**Exercise brief**
Copy out the material below word for word, leaving out the pictures.

[Physical quantity readout data]
[Start of section]

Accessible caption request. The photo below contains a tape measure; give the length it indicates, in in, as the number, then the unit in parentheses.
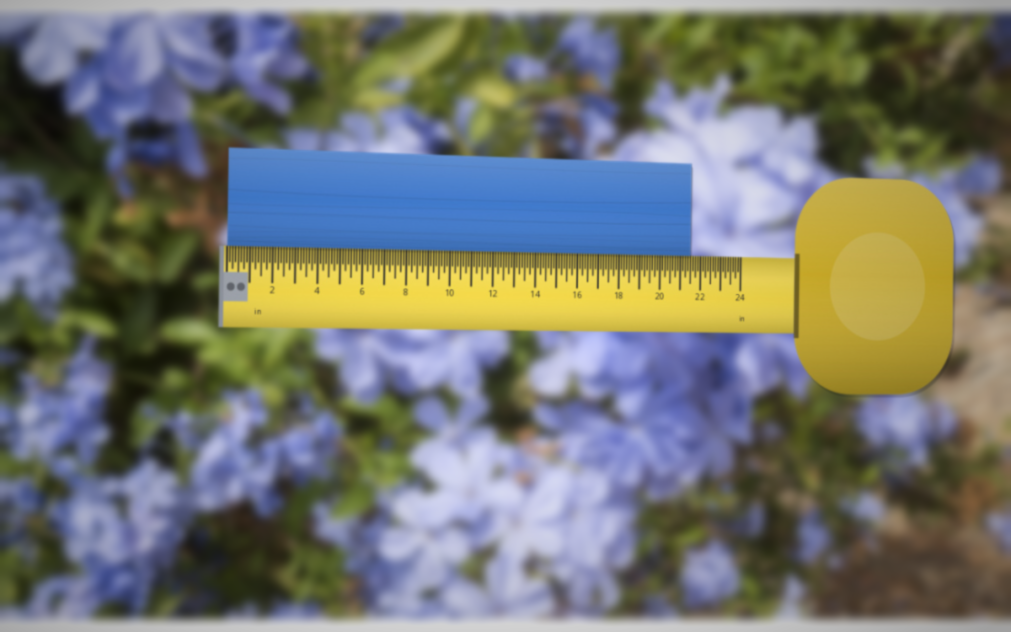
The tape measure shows 21.5 (in)
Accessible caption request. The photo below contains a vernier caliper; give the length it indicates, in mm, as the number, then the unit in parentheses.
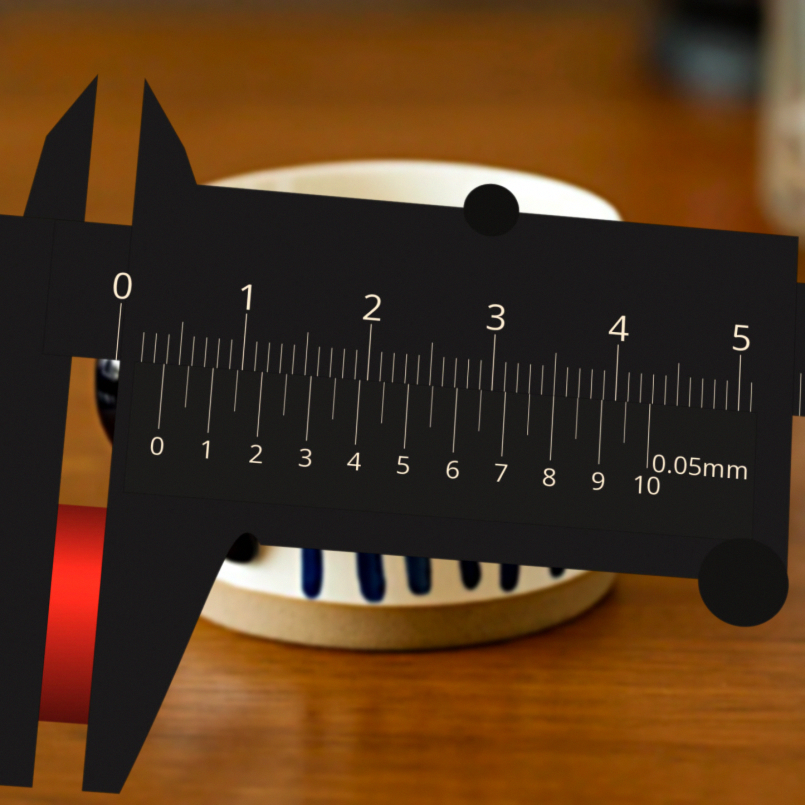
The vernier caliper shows 3.8 (mm)
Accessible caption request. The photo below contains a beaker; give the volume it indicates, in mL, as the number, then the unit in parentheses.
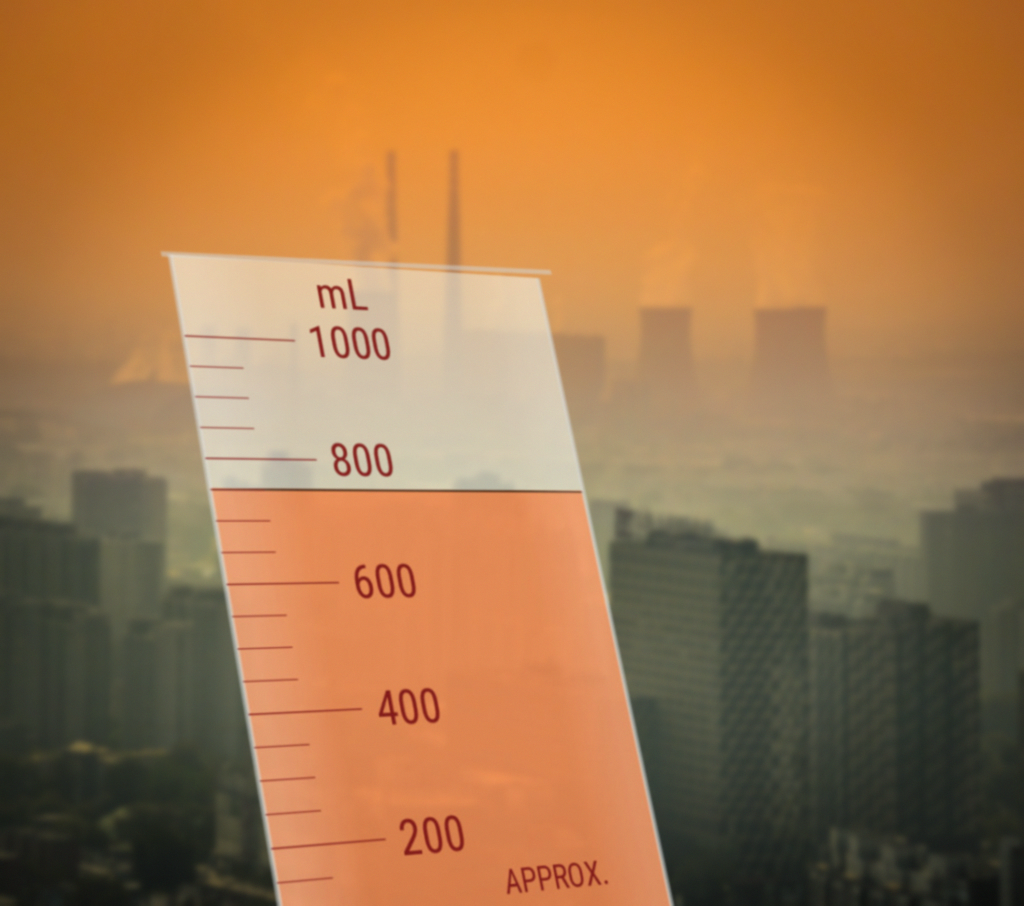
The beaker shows 750 (mL)
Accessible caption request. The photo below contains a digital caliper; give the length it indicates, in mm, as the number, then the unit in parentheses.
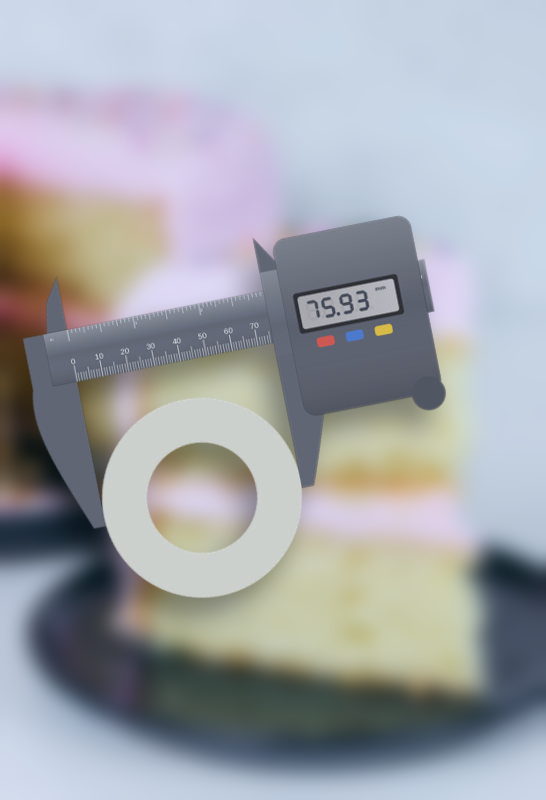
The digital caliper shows 75.93 (mm)
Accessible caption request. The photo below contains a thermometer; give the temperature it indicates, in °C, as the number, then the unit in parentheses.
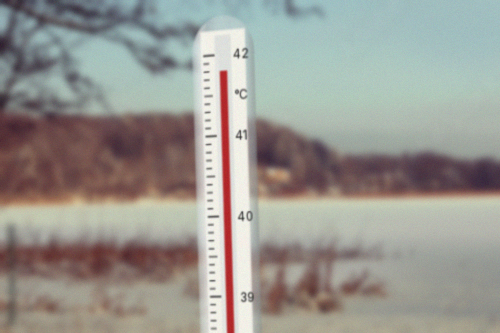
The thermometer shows 41.8 (°C)
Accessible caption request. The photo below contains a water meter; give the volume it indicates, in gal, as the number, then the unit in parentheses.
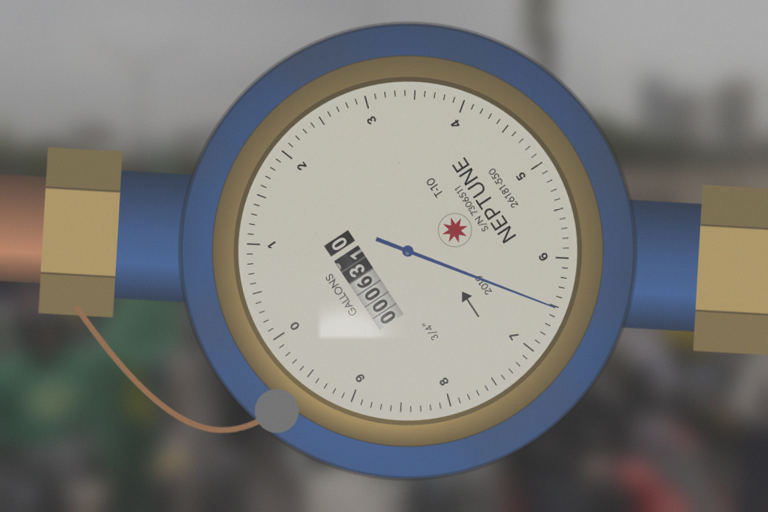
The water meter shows 6306.5 (gal)
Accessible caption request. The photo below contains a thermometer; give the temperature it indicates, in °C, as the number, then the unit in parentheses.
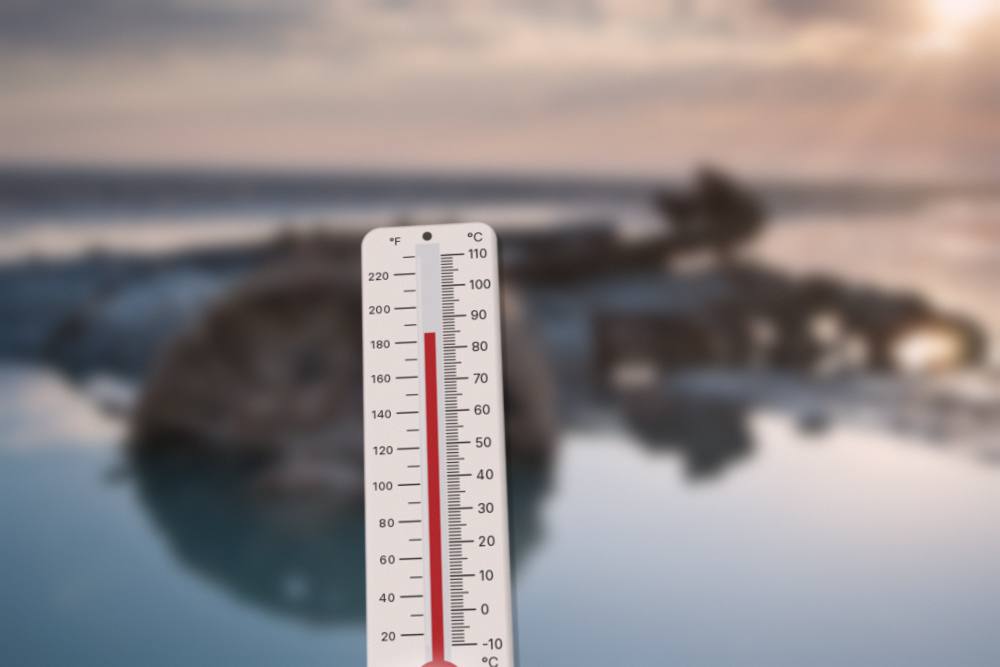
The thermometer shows 85 (°C)
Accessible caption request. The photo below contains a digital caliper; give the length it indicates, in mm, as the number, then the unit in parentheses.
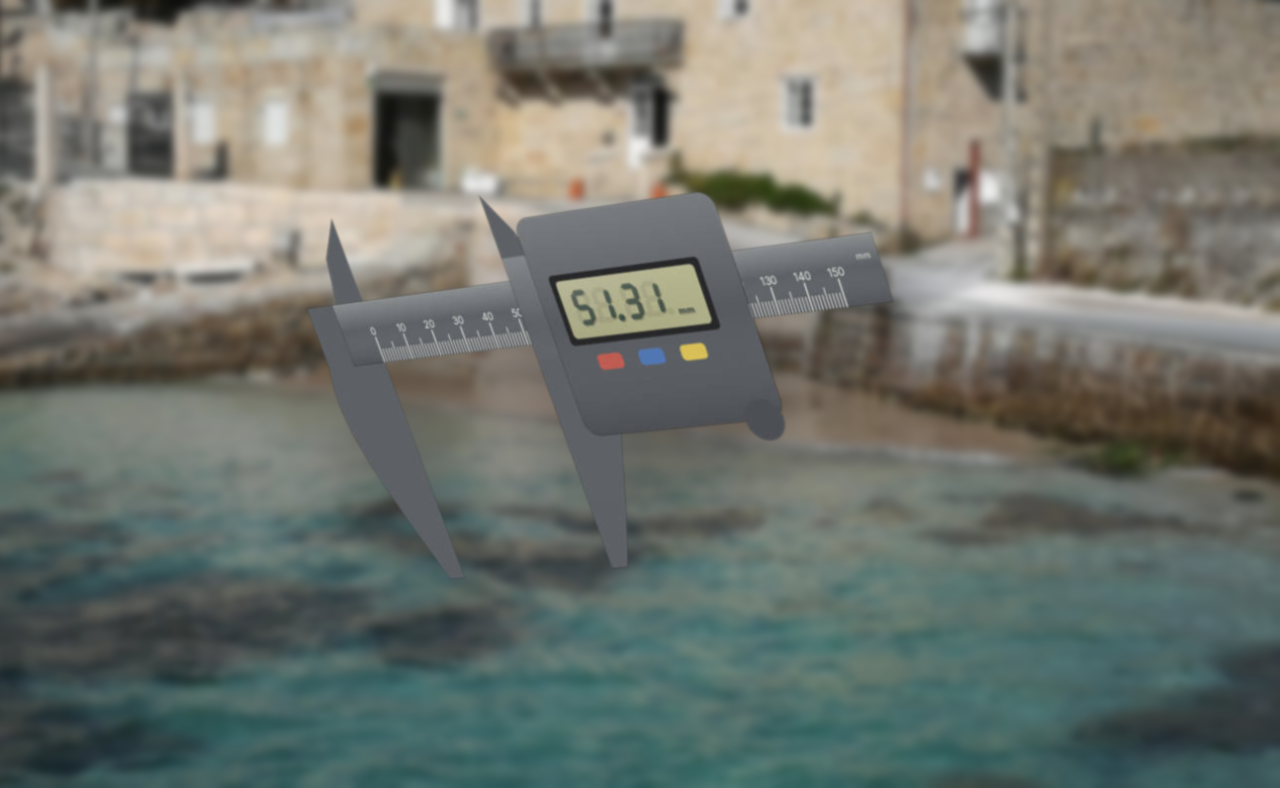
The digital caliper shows 51.31 (mm)
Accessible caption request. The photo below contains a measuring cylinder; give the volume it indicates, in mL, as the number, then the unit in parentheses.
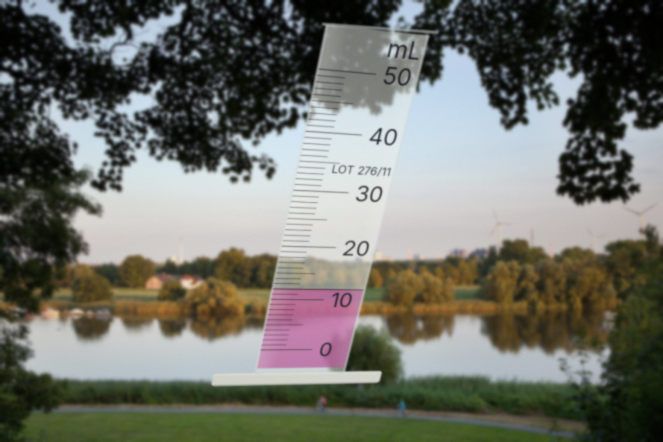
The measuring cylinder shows 12 (mL)
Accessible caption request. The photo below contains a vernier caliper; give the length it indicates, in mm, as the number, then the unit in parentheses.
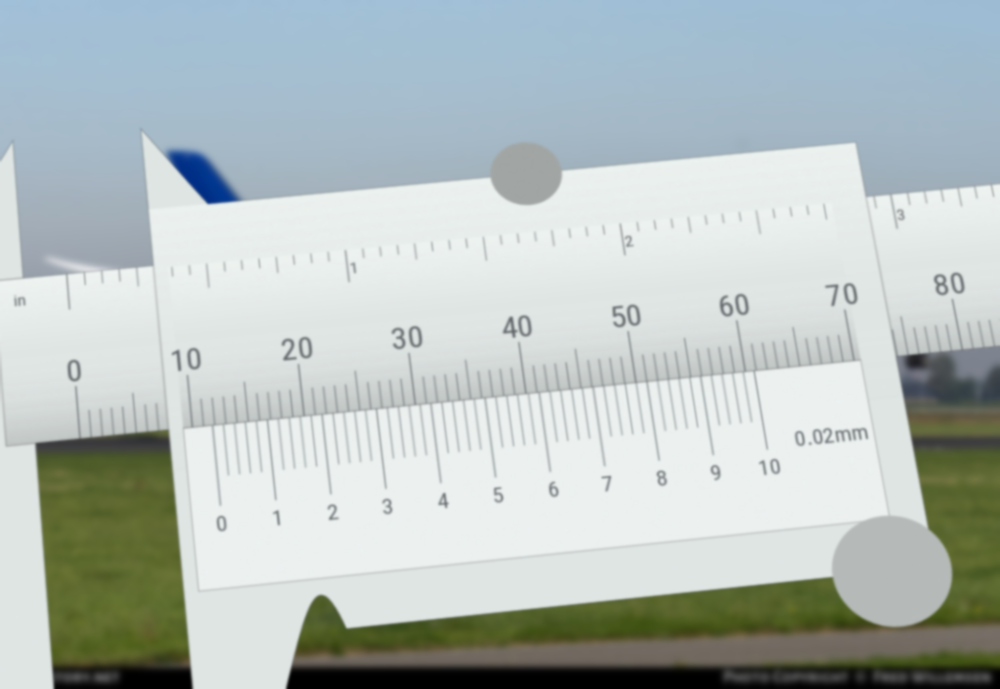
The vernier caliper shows 11.8 (mm)
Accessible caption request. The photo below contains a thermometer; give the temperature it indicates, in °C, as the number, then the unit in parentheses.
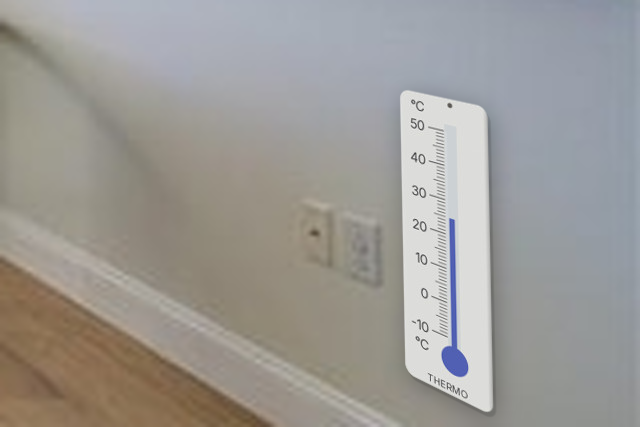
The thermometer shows 25 (°C)
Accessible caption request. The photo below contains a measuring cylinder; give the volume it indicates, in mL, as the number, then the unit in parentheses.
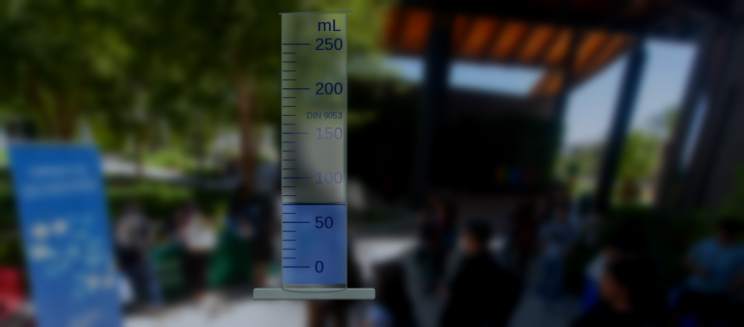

[End of section]

**Finished exercise**
Accessible caption request. The photo below contains a tape measure; give the length it indicates, in in, as the number, then the unit in parentheses.
The tape measure shows 21.5 (in)
Accessible caption request. The photo below contains a vernier caliper; give the length it indicates, in mm, as the number, then the unit in parentheses.
The vernier caliper shows 3.8 (mm)
Accessible caption request. The photo below contains a beaker; give the volume it indicates, in mL, as the number, then the unit in parentheses.
The beaker shows 750 (mL)
Accessible caption request. The photo below contains a digital caliper; give the length it indicates, in mm, as the number, then the unit in parentheses.
The digital caliper shows 75.93 (mm)
Accessible caption request. The photo below contains a thermometer; give the temperature it indicates, in °C, as the number, then the unit in parentheses.
The thermometer shows 41.8 (°C)
Accessible caption request. The photo below contains a water meter; give the volume it indicates, in gal, as the number, then the unit in parentheses.
The water meter shows 6306.5 (gal)
Accessible caption request. The photo below contains a thermometer; give the temperature it indicates, in °C, as the number, then the unit in parentheses.
The thermometer shows 85 (°C)
Accessible caption request. The photo below contains a digital caliper; give the length it indicates, in mm, as the number, then the unit in parentheses.
The digital caliper shows 51.31 (mm)
Accessible caption request. The photo below contains a measuring cylinder; give the volume it indicates, in mL, as the number, then the unit in parentheses.
The measuring cylinder shows 12 (mL)
Accessible caption request. The photo below contains a vernier caliper; give the length it indicates, in mm, as the number, then the unit in parentheses.
The vernier caliper shows 11.8 (mm)
Accessible caption request. The photo below contains a thermometer; give the temperature it indicates, in °C, as the number, then the unit in parentheses.
The thermometer shows 25 (°C)
Accessible caption request. The photo below contains a measuring cylinder; give the volume it indicates, in mL, as the number, then the unit in parentheses.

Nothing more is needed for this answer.